The U.S. Supreme Court grappled over whether to upend a quarter-century of practice and limit where patent infringement lawsuits can be filed.
The justices Monday heard arguments in a case involving water flavoring containers that could end the reign of the Eastern District of Texas, which handles more than a third of all patent suits in the U.S. The one-hour session didn’t provide a clear indication of how the court will rule.
The case centers on whether Kraft Heinz Foods Co. could sue an Indiana company, TC Heartland LLC, in Delaware on claims it copied patented containers for water enhancers. The U.S. Court of Appeals for the Federal Circuit, the nation’s top patent court, has since 1990 given patent owners wide latitude to determine where a defendant “resides” for purposes of jurisdiction.

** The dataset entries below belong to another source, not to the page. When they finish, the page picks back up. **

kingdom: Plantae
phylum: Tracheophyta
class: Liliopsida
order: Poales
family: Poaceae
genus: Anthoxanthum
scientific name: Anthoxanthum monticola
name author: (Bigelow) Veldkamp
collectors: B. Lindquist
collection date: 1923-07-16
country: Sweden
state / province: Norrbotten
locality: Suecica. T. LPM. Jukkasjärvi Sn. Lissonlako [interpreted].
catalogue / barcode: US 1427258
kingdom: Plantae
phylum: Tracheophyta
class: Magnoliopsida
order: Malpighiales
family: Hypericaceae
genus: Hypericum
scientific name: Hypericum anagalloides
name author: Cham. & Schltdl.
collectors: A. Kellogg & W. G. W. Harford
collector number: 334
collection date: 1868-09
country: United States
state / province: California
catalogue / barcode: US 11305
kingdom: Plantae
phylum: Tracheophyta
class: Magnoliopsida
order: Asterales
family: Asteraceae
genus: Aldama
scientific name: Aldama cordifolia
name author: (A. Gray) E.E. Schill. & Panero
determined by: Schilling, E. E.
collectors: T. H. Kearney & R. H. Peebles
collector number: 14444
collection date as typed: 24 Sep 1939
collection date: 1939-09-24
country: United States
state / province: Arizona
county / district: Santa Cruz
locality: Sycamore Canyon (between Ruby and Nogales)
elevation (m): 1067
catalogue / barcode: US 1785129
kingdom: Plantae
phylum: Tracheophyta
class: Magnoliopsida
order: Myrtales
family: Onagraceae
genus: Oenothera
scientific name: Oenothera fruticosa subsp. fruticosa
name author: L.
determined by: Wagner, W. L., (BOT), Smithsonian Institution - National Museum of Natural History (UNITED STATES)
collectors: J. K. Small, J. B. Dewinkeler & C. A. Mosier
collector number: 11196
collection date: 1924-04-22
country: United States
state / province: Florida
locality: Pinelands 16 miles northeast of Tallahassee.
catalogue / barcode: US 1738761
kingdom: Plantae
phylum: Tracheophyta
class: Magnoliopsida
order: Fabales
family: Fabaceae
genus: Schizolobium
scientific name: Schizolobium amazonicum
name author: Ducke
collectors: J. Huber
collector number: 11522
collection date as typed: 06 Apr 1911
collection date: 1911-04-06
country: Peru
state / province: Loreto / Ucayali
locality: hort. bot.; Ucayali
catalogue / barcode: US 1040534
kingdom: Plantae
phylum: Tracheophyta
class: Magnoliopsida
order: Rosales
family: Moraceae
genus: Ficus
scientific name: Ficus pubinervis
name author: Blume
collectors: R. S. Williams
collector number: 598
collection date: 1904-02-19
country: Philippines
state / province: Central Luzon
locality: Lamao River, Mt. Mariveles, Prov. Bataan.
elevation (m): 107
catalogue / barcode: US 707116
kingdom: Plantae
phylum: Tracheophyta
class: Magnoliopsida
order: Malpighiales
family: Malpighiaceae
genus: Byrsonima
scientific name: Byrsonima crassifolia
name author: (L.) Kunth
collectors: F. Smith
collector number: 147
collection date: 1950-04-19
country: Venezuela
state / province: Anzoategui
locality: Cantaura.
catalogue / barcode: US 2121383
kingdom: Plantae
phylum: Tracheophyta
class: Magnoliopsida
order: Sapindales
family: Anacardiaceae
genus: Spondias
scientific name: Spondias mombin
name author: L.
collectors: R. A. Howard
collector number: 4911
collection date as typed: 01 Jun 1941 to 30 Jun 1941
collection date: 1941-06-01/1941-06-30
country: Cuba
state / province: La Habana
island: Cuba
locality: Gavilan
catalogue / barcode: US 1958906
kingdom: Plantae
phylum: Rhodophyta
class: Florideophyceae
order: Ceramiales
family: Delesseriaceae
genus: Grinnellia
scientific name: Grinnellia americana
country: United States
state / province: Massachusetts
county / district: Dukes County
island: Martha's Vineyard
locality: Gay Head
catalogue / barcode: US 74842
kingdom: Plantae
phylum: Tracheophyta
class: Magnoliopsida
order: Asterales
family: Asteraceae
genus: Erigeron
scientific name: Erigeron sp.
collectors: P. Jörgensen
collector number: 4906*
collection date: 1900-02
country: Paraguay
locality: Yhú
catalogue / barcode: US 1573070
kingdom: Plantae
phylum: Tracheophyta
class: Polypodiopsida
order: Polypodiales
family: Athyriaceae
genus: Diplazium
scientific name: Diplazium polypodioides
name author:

TC Heartland said that conflicts with a 1957 Supreme Court precedent setting a narrower standard. Justice Elena Kagan questioned whether Congress has essentially acceded to the Federal Circuit’s position.
“For 30 years the Federal Circuit has been ignoring our decision” on where cases can be filed, Kagan said.
Tech companies like Alphabet Inc.’s Google said the Federal Circuit had created a situation where a Texas district adjacent to the Louisiana border is the biggest location for patent suit filings even though no major manufacturers are based there.
Software and financial companies, and even the state of Texas, said the district has enabled a rise of patent owners who use legal threats to extract undeserved money from operating companies.
The court became the most popular forum after District Court Judge T. John Ward took the bench in 1999 and set out to attract patent lawsuits. Ward, who retired in 2011, established local rules that were deemed friendly to patent owners, and the reputation stuck.
The anomaly of having so many suits filed in a single district that’s not a hub of innovation is proof that “patent cases are much more susceptible to abuses,” TC Heartland lawyer James Dabney said.
Kraft lawyer William Jay argued that it’s more a question of how cases are handled than the rules on where cases are filed. A victory for TC Heartland, he said, would cause problems for pharmaceutical companies seeking to block generic-drug companies from entering the market before drug patents expire.
Drug litigation has strict timing guidelines, and drugmakers often file multiple cases in a single court so one judge handles them all. A change in the rules would force them to sue in multiple courts, Jay said.
Dabney said that concern is “overstated” because there’s a process for consolidating lawsuits filed in multiple districts.
The high court is scheduled to rule by the end of its term in June. The case is TC Heartland v. Kraft Foods Group Brands, 16-341.